If it is not yet clear, I haven’t been a great fan of this strategy. Here is why:
  1. No one can remember it all even if someone does, no one can always recollect it at the right time.
  2. When it comes to conveying the knowledge, people tend to convey only what is required for the current task at hand, not the full picture. I am not saying that it is wrong, because at that time that is the only knowledge required. But this process requires a long time for the new member to get the full picture, and hence, to be more productive. You can conduct sessions, but again we are expecting people to remember and recollect what was told to them only once (or twice)!
  3. Then there is the problem of members being reluctant to convey, having vested interests in not transferring the knowledge. The argument can be made that building a cooperative team can solve this, but we know how hard it is build a all-the-time cooperating, motivated team, we will accept it.
  4. Unavailability of ‘the person who knows the answer’ is hard to argue with. People can be unavailable for multiple reasons: they could be away from the office, involved in a different task, travelling for business purposes, unwell, on leave, not being reachable at the moment of the crisis and what not.
  5. And again, people switch jobs – we can’t expect every experienced employee to work with us forever. And even if they did, refer point 4.

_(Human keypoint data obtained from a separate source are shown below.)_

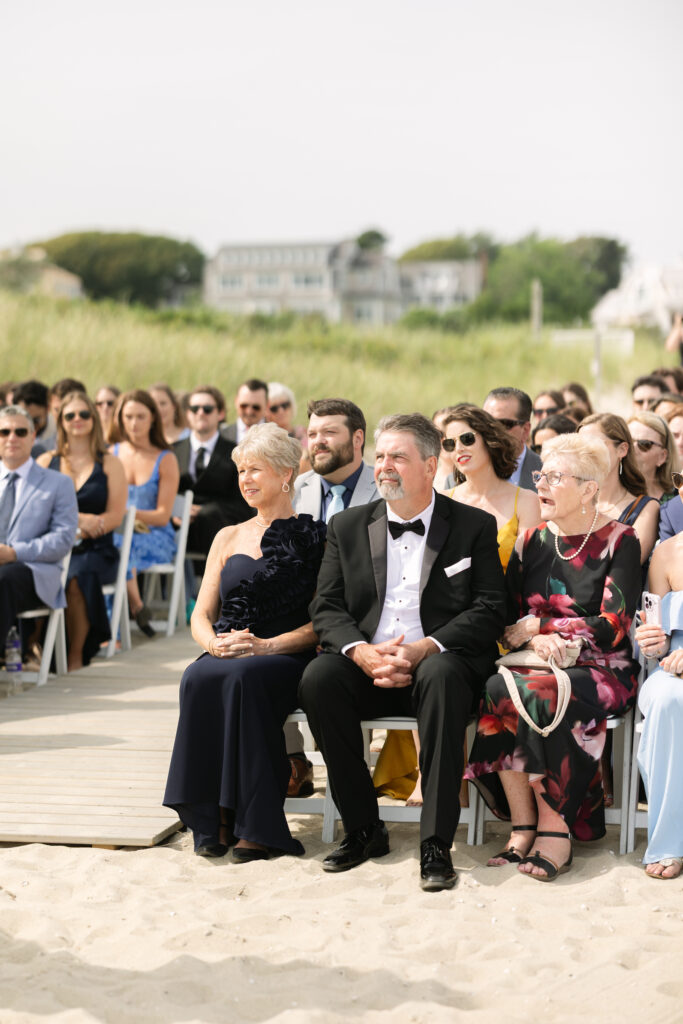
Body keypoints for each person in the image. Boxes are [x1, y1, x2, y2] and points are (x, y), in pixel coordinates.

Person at [299, 413, 506, 892]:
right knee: (318, 679)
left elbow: (491, 607)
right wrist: (359, 652)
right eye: (380, 456)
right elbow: (325, 606)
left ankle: (435, 843)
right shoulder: (347, 526)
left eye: (398, 457)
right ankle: (364, 828)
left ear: (431, 465)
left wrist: (423, 648)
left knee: (442, 675)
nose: (384, 466)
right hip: (367, 665)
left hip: (438, 663)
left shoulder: (472, 526)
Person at [466, 433, 641, 880]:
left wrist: (545, 628)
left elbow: (615, 623)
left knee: (542, 693)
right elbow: (507, 620)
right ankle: (521, 825)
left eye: (555, 477)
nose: (541, 484)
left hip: (603, 667)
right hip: (533, 662)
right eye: (541, 474)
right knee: (496, 688)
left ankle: (554, 826)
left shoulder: (621, 541)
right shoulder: (530, 541)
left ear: (588, 488)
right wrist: (530, 640)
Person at [164, 423, 326, 860]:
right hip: (229, 649)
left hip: (287, 653)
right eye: (241, 472)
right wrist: (213, 645)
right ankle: (213, 818)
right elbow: (200, 614)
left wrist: (268, 646)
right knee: (197, 675)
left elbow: (323, 623)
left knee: (243, 678)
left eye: (256, 469)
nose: (246, 480)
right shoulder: (227, 536)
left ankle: (257, 827)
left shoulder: (318, 538)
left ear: (286, 473)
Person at [374, 406, 540, 806]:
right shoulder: (442, 500)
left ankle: (455, 779)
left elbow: (533, 574)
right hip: (447, 623)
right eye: (449, 442)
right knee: (416, 646)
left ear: (489, 440)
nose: (458, 448)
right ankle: (434, 776)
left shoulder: (525, 500)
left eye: (468, 438)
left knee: (438, 662)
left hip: (506, 619)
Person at [289, 397, 379, 796]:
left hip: (366, 621)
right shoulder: (293, 490)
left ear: (357, 438)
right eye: (311, 434)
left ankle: (350, 781)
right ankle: (293, 760)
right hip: (300, 618)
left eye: (329, 432)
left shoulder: (386, 487)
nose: (317, 442)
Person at [37, 392, 127, 669]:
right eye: (70, 415)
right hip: (55, 545)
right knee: (38, 573)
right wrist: (78, 520)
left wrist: (92, 526)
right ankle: (37, 650)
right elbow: (37, 512)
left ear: (93, 419)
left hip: (97, 548)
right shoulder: (45, 461)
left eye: (84, 414)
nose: (77, 420)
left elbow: (115, 515)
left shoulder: (110, 462)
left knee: (76, 577)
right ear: (61, 421)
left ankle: (76, 655)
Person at [0, 405, 78, 649]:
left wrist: (14, 552)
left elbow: (63, 539)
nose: (12, 438)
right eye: (4, 432)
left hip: (33, 572)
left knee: (3, 578)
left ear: (33, 437)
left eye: (20, 432)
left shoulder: (59, 483)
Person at [111, 390, 180, 637]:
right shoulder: (112, 454)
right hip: (118, 534)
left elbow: (162, 515)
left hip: (155, 535)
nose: (133, 423)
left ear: (152, 418)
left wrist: (125, 514)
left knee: (119, 547)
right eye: (128, 416)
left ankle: (116, 631)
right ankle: (137, 605)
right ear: (119, 418)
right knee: (114, 545)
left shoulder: (166, 458)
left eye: (140, 416)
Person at [634, 537, 683, 878]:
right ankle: (668, 841)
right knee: (667, 699)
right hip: (673, 668)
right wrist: (655, 643)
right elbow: (656, 634)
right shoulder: (666, 553)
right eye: (679, 480)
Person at [174, 386, 253, 560]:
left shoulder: (237, 453)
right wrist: (178, 511)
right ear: (188, 414)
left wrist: (202, 510)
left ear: (221, 414)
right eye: (195, 409)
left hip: (218, 531)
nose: (200, 413)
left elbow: (244, 504)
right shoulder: (173, 451)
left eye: (208, 409)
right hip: (177, 529)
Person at [577, 413, 659, 565]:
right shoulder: (571, 502)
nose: (585, 452)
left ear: (622, 449)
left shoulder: (646, 509)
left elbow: (626, 566)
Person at [483, 387, 541, 490]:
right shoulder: (461, 478)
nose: (493, 431)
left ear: (525, 430)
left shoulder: (547, 474)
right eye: (487, 423)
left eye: (504, 424)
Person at [627, 411, 678, 503]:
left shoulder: (678, 500)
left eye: (644, 444)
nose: (633, 449)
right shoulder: (603, 493)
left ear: (662, 456)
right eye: (628, 442)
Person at [13, 379, 55, 456]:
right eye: (25, 419)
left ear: (48, 409)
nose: (30, 425)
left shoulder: (59, 435)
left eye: (35, 420)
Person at [221, 379, 268, 443]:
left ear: (267, 405)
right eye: (244, 406)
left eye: (256, 407)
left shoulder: (280, 438)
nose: (249, 411)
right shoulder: (221, 436)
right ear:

And even after all this, people can get hit by a car, or a flowerpot in the head and get amnesia! My point is, can we leave the stability of our product to such things? There are better ways to handle this knowledge. Better, proven ways.

I think at this point it should be clear that we are talking about knowledge of the product. This does not only include the requirement documents, High and low level technical design documents or user-stories, acceptance criteria, issues raised in the agile tracking systems but also the insights, the gists, the summaries, the diagrams, the communications, MOMs, presentations, sessions in searchable, easily retrievable and referable form. (Too late in a post to define the core subject, but better late than never!)

I would not want to get into the details on how to store documentation outside of human brains right away, but understanding that we need to is the first step in that direction.